Reference **`fix_cases.md`** for real-world diagnosis patterns and root cause analysis.

---

Phase 5 — Fix Cycle

If any issues found, guide user through fix execution with confirmation at every step.

Show fix command + rollback command → await confirmation → execute → verify.

**Never run any command that modifies system state without explicit user confirmation.**

Read **`flow_fix.md`** for: safety rules, per-fix protocol, batch mode, scope limits.

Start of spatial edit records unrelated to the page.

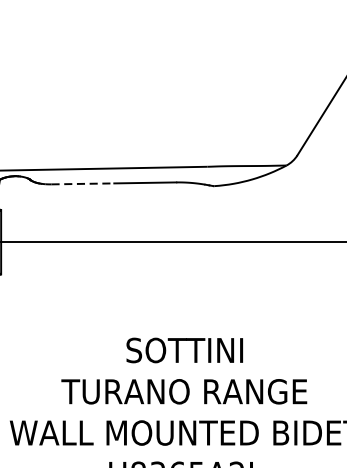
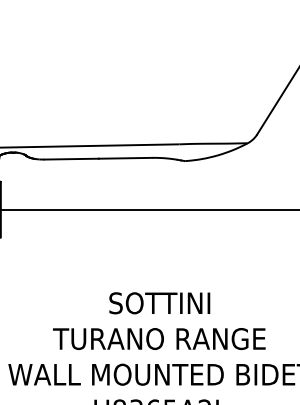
line: (83, 184) -> (72, 159), dashed -> solid

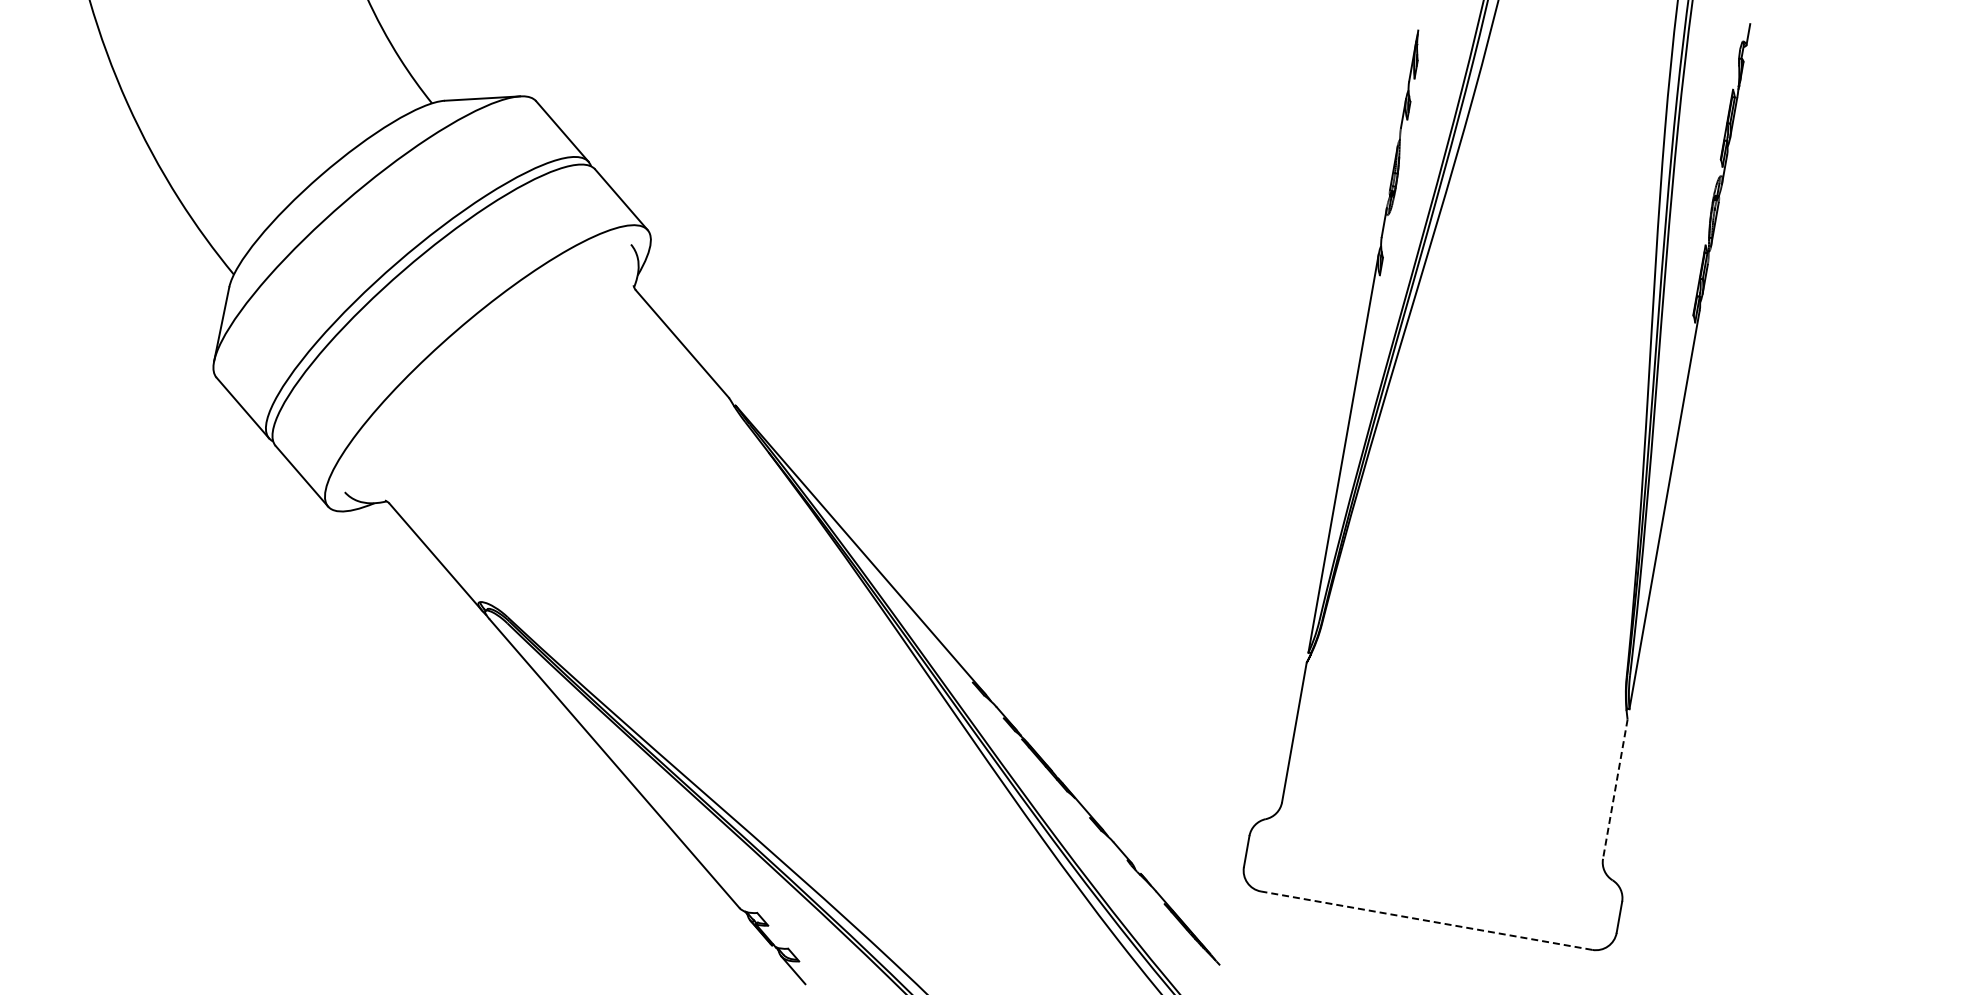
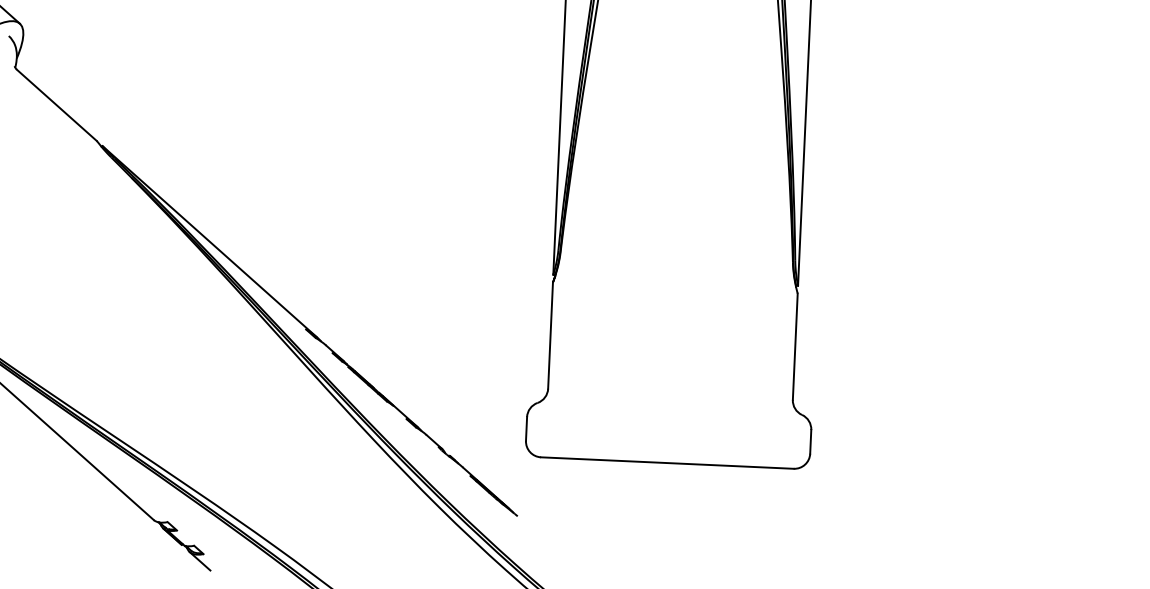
line: (1615, 789) -> (795, 346), dashed -> solid
line: (1426, 920) -> (667, 462), dashed -> solid

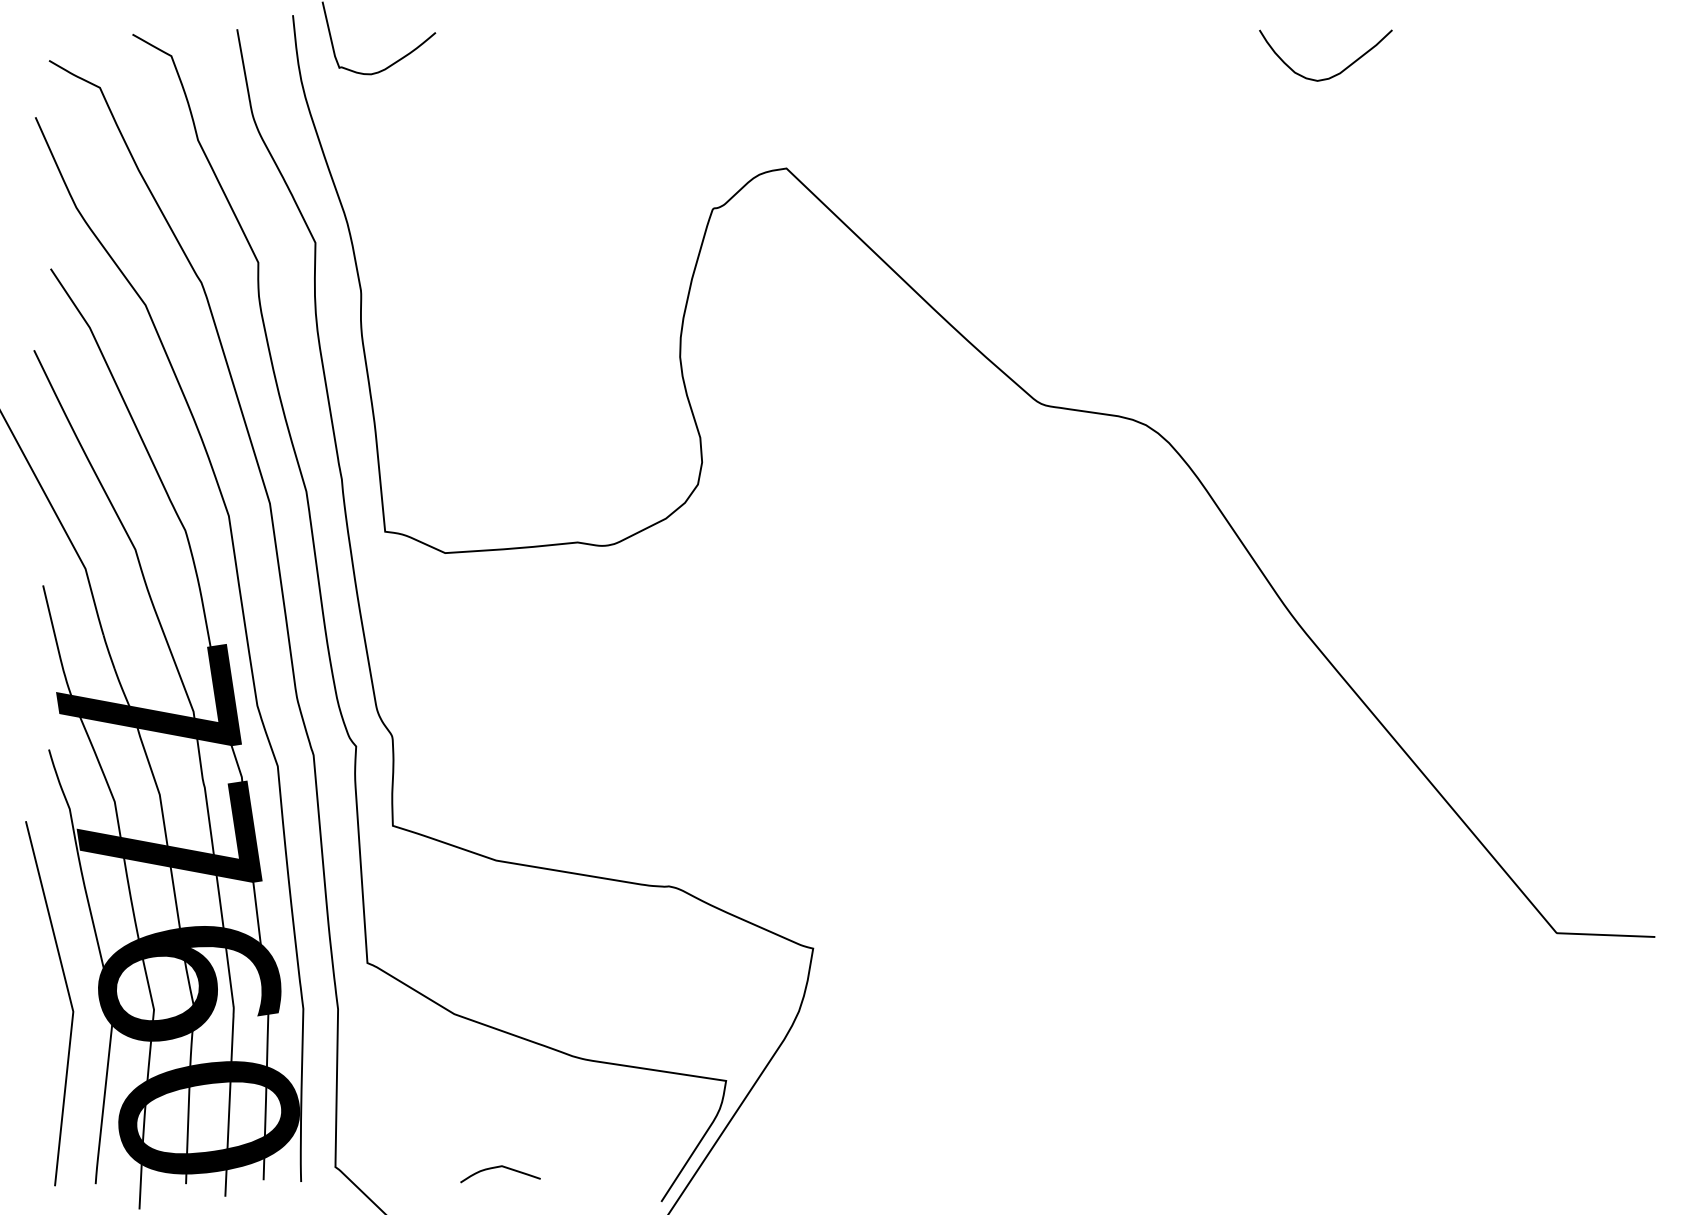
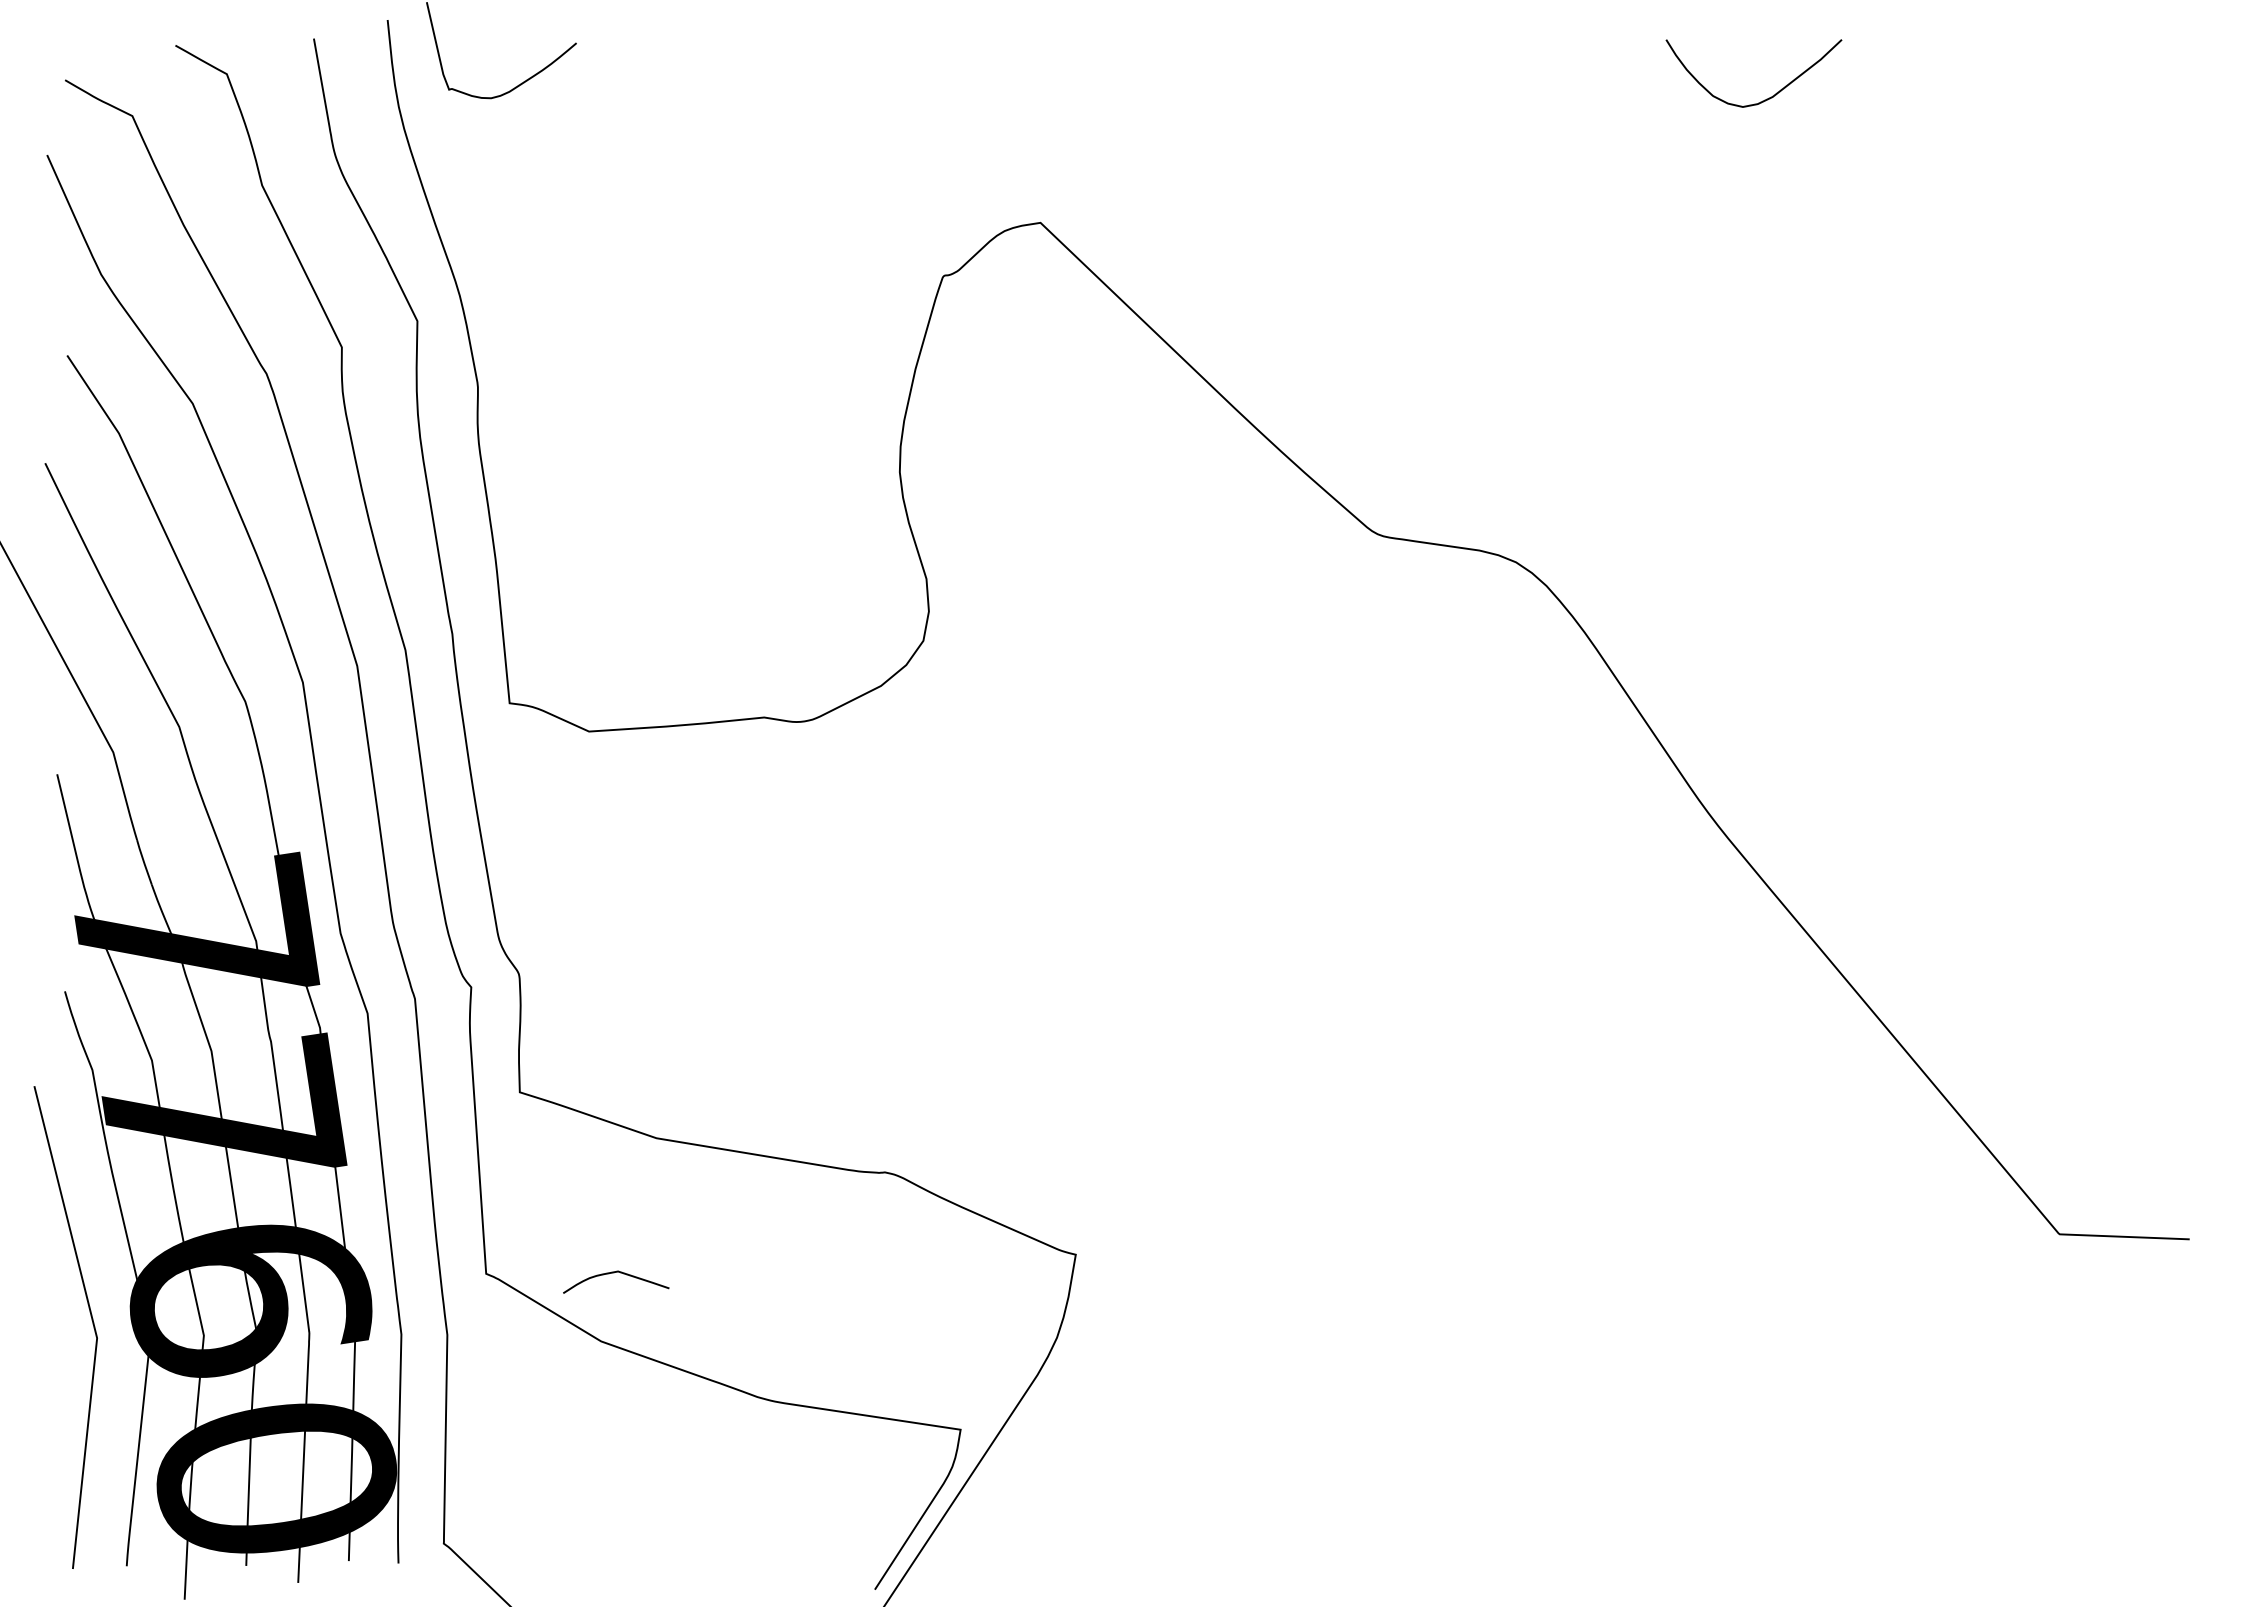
curve: (499, 1167) -> (614, 1273), moved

Reference **`fix_cases.md`** for proven fix steps, rollback commands, and prevention strategies.

---

Phase 6 — Fix Summary

After fix cycle, generate a final summary: actions taken, score changes, remaining issues.

Append fix results to the previously generated report files.

Read **`flow_summary.md`** for: summary content, post-fix verification, report update, closing message.

---

Key Constraints

1. **Scripts First** — Use `scripts/collect-*.sh` for structured data; read files directly for raw content.

2. **Evidence-Based** — Every finding must cite the specific `DATA.<key>.<field>` and its actual value.

3. **Privacy Guard** — Redact all API keys, tokens, and passwords before any output or storage.

4. **Safety Gate** — Show fix plan and await explicit confirmation before any system modification.

5. **Language Rule** — Instructions in this file are in English. All output to the user must be in REPORT_LANG.